Should he have acceded? I think Illidan’s made plenty of sacrifices already. Moreover, the one thing all Demon Hunters never sacrifice is that sensation of loss and outrage. Xe’ra was going to erase that from him. She wanted to take away the core of who he is. As an offer, the gift of healing and redemption is a wonderful thing. Imposed, it becomes a violation.

But I can definitely see the side of people who feel like Xe’ra was just doing what she thought best. Both of them could have backed off a little, but I still think Illidan comes out of it with some good points.

So what is Sargeras’ plan anyway?

This next section contains spoilers.
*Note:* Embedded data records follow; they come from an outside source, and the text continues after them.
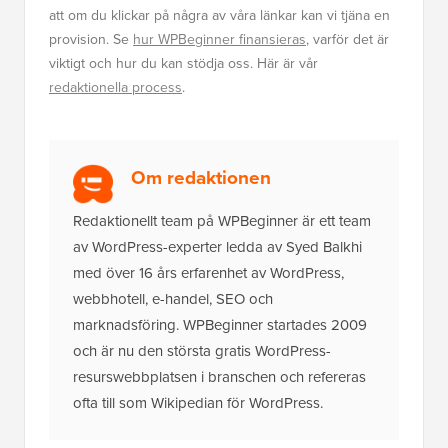
att om du klickar på några av våra länkar kan vi tjäna en
provision. Se
hur WPBeginner finansieras
, varför det är
viktigt och hur du kan stödja oss. Här är vår
redaktionella process
.
Om redaktionen
Redaktionellt team på WPBeginner är ett team
av WordPress-experter ledda av Syed Balkhi
med över 16 års erfarenhet av WordPress,
webbhotell, e-handel, SEO och
marknadsföring. WPBeginner startades 2009
och är nu den största gratis WordPress-
resurswebbplatsen i branschen och refereras
ofta till som Wikipedian för WordPress.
If you don’t want them, stop right here.

What is Sargeras’ big plan, the one he’s been working on for thousands of years?

Back in Chronicle Volume 1, we read about the confrontation between Sargeras and the Titans. Sargeras managed to strike down the Titans, starting with Aggramar. Norgannon used his power to send their Titan Souls rocketing through the void. There, they attempted to enter the bodies of the original Titan-Forged Keepers.

Sargeras has spent the entirety of his Burning Crusade locating and capturing the souls of the Titans, and now he has all of them but Eonar. How? I don’t know yet. Did he get their souls from the Keepers somehow? Did they flee the Keepers when Sargeras’s Legion attacked Azeroth back in the War of the Ancients? When the Avatar of Sargeras attacked Northrend as part of the plan to place Sargeras’ spirit in Aegwynn’s body, was he also collecting the souls from the Keepers? However he did it, he does have them. What you’ll see at a certain point on Argus is that one of them, Aggramar, has already been converted to join Sargeras. We discover this when Aggramar in Avatar form descends from the heavens and crash-lands directly in front of you.

In essence, Sargeras is attempting to capture and use eons of psychic torture to brainwash them all into joining him. Remember, Titans are weak against Fel, it’s how Sargeras beat the Pantheon the first time. Once he has the other Titans on his side, they’ll all join forces to convince Azeroth to join the Burning Crusade. Then they’ll destroy all life in the universe to prevent the Void Lords from corrupting it.

And it’s up to us to stop it. No pressure.